The Foreign Ministry said on Tuesday that Satter, author of three books on Russia and the Soviet Union, had been prevented from returning to Russia last month after grossly violating visa regulations.

"As some of you know, I've been expelled from Russia," Satter wrote on Twitter.

Dismissing the Foreign Ministry's version of events, he said: "It's the first explanation for my expulsion which anyone has received in nearly three weeks. It is also false."

Such expulsions have been rare since the end of the Cold War and collapse of the communist Soviet Union in 1991. But the ministry dismissed suggestions by Western media that the move against Satter was politically motivated as "tendentious".

A former Moscow correspondent for the Financial Times, Satter was back in the Russian capital last year and advising Radio Free Europe/Radio Liberty, a broadcaster funded by the U.S. government.

In one of his books, "Darkness at Dawn", Satter accused the Federal Security Service (FSB), a successor of the Soviet-era KGB, of being responsible for bombings of Russian apartment buildings in 1999 which killed more than 300 people.

The FSB, which was headed by Putin before he became prime minister and then president, has denied the charge. Russian authorities blamed the attacks on separatists from Chechnya in the volatile North Caucasus.

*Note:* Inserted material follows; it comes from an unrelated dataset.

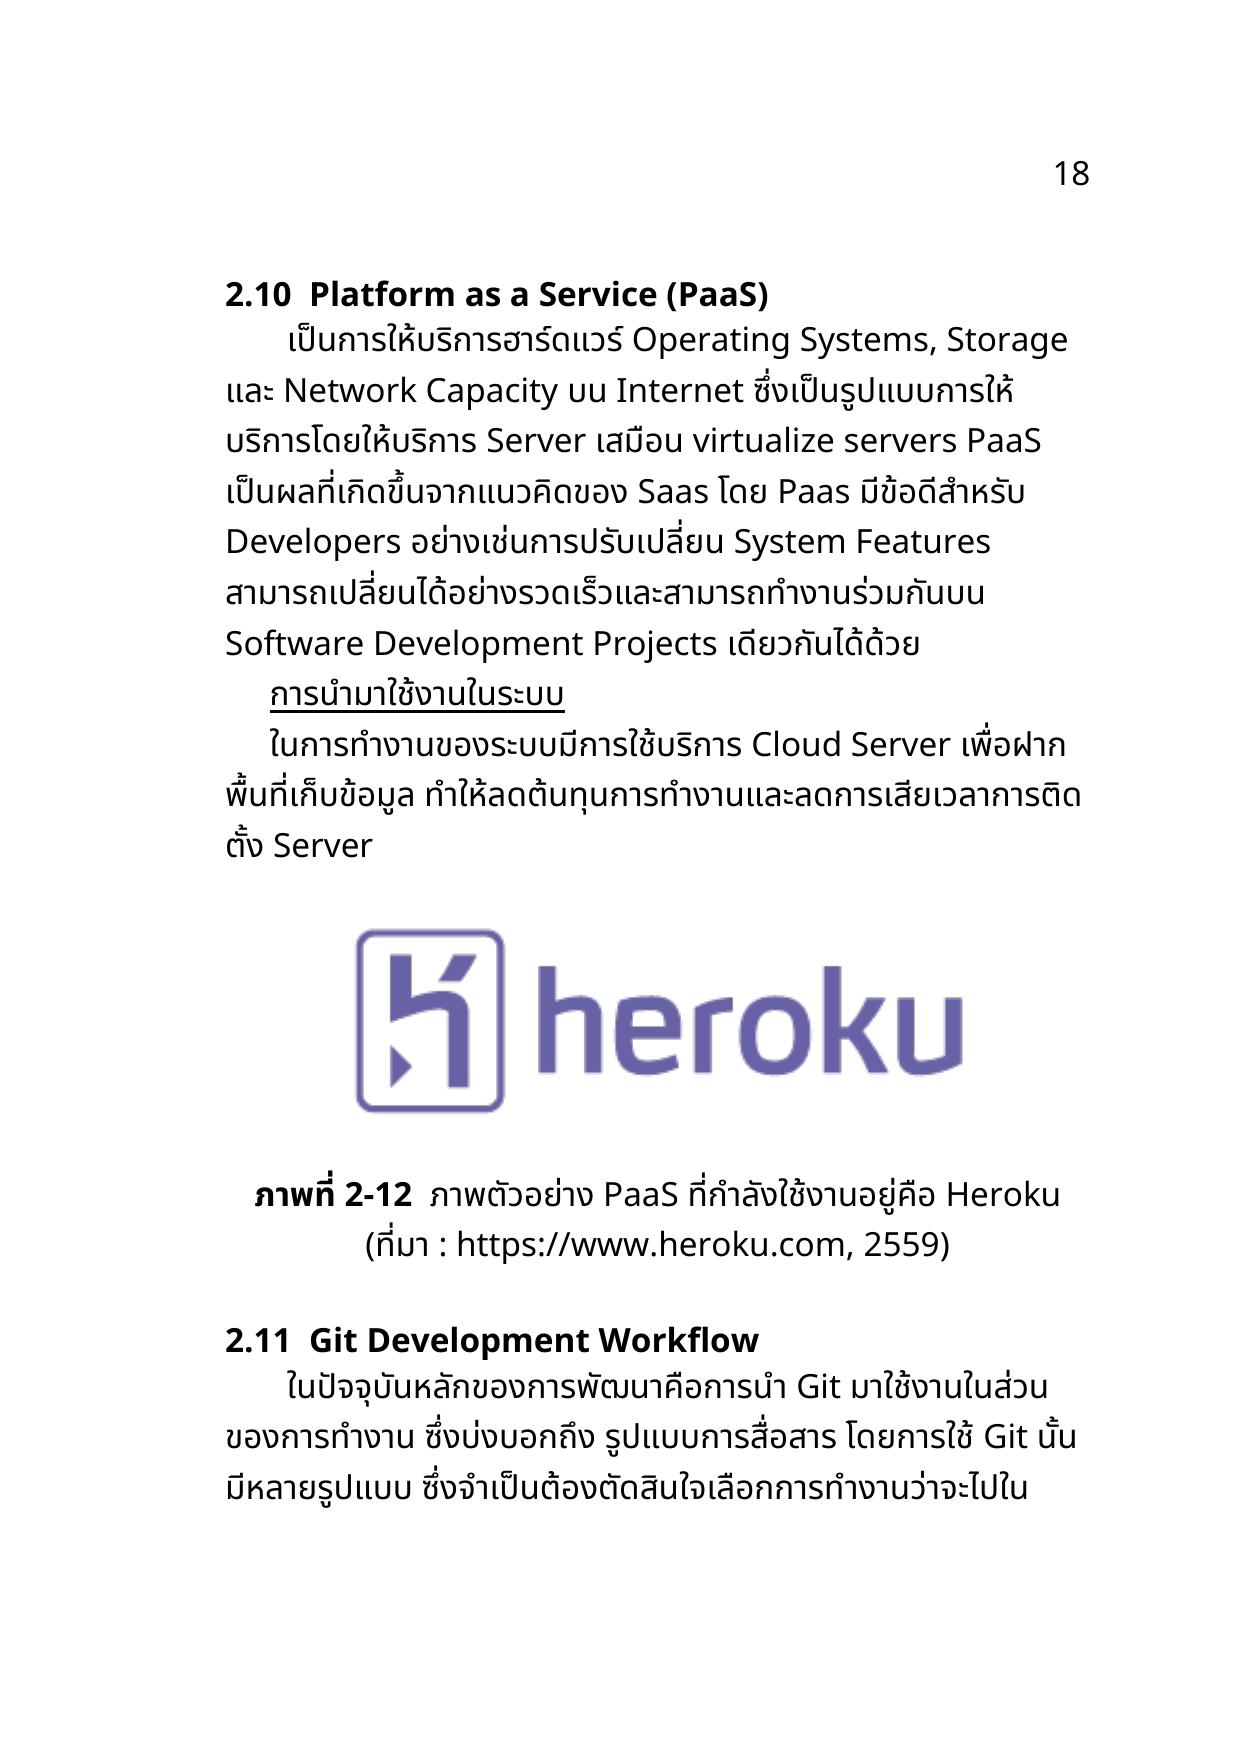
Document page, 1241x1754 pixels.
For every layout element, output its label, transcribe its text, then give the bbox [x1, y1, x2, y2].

The crimes were never solved.

VISA REGULATIONS VIOLATED

The Foreign Ministry, which handles media accreditation for foreign journalists, said Satter had failed to report to the federal migration service as required when he last arrived in Russia on November 21.

"In fact, from November 22 to November 26 this U.S. citizen stayed on Russian territory illegally," the ministry said, and a Moscow court had ruled on November 29 that he should be expelled. A court spokeswoman confirmed the ruling.

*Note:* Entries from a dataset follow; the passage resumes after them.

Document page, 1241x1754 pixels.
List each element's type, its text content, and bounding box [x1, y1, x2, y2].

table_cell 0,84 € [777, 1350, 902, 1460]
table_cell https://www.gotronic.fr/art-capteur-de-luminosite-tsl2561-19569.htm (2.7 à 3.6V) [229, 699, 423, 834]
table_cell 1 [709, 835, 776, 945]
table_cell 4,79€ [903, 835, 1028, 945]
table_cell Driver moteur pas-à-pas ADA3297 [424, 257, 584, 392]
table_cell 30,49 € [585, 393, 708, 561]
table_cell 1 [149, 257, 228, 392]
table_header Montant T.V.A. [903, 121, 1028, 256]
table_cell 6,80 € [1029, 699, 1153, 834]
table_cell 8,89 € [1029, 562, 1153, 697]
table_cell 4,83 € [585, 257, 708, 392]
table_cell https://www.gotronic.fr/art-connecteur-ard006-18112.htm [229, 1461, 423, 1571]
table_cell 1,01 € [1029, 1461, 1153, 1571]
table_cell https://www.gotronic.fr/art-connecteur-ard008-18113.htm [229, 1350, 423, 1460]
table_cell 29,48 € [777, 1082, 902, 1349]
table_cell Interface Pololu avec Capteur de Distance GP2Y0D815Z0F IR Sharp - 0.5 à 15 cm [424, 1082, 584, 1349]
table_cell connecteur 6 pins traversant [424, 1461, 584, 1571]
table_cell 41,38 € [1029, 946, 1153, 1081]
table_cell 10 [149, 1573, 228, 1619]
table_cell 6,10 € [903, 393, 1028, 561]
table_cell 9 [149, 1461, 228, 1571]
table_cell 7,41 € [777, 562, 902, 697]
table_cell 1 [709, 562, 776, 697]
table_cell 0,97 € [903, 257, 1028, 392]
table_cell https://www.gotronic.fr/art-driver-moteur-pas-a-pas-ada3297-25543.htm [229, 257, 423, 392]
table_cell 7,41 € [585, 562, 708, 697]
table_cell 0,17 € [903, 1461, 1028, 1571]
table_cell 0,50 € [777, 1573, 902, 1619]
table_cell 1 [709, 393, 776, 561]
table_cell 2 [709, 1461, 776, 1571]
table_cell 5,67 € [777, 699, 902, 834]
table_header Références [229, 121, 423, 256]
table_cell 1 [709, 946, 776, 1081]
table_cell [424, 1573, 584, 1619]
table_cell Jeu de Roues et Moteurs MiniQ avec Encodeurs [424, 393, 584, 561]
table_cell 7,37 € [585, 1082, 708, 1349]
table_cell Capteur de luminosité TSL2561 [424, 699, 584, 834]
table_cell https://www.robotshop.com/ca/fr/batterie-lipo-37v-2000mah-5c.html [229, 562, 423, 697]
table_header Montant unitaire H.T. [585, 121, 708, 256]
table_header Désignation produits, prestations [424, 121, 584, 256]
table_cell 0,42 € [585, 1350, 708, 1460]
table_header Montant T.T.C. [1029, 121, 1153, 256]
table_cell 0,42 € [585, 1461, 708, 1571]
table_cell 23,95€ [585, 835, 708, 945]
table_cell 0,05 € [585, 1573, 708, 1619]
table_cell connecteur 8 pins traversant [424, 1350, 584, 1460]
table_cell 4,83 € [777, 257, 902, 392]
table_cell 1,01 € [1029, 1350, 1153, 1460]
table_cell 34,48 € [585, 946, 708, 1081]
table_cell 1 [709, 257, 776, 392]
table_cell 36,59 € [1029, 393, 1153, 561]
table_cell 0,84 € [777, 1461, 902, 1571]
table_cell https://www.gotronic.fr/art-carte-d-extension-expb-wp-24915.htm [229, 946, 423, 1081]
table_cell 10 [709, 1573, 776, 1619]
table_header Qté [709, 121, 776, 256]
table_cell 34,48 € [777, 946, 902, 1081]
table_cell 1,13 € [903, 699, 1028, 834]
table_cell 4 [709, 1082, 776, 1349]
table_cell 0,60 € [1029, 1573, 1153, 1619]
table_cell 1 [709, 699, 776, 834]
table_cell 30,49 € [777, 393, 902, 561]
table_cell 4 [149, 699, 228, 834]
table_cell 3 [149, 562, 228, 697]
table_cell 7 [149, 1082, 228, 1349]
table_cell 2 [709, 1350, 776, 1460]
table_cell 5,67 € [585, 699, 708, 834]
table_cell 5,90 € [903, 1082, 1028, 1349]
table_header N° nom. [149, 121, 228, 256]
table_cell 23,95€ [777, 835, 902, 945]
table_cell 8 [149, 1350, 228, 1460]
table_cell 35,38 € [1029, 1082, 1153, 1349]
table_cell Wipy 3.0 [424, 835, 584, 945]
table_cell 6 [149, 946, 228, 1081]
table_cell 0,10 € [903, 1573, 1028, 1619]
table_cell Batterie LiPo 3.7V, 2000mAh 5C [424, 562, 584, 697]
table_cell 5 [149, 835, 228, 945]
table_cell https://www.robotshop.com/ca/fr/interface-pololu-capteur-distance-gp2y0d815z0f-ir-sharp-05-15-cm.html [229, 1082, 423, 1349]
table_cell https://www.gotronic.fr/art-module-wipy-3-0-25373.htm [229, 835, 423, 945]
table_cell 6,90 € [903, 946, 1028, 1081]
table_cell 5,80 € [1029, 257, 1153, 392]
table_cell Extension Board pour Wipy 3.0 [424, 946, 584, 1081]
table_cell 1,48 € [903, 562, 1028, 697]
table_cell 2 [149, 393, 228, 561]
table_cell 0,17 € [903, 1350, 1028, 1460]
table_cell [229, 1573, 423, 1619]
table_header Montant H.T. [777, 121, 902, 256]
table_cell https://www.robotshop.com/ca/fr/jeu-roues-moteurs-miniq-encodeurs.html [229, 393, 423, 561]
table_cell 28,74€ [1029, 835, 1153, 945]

The ministry said Satter had left Russia on December 4 and was refused a visa when he wanted to return. He was just one of about 500,000 foreigners barred from Russia for periods of three to 10 years for breaking the law, the ministry added.

Radio Free Europe/Radio Liberty said the U.S. embassy in Moscow had sought an explanation from the Russian authorities, but without success. It quoted Satter as saying he had been told by a Russian embassy official in the Ukrainian capital Kiev that his presence was considered "undesirable".

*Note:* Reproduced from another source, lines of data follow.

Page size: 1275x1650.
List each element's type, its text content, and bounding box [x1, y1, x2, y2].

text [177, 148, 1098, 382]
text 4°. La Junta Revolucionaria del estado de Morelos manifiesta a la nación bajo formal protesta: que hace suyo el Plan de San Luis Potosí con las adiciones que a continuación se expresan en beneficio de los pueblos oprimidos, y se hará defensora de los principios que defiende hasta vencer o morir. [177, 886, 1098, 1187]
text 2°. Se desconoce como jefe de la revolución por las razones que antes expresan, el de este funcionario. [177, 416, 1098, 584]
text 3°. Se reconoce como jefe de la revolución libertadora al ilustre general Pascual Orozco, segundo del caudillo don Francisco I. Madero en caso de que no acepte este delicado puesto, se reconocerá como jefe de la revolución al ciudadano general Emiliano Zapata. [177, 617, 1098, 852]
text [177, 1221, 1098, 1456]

Relations between Moscow and Washington improved during U.S. President Barack Obama's first-term push to "reset" ties.

But they have deteriorated again amid disputes on Iran, Syria, human rights and Russia's decision to give temporary asylum to American fugitive spy contractor Edward Snowden.

Russia expelled a U.S. diplomat in Moscow last year, accusing him of working as a spy and trying to recruit a Russian agent for the Central Intelligence Agency (CIA).

Public announcements of such expulsions have become rare since the end of the Cold War.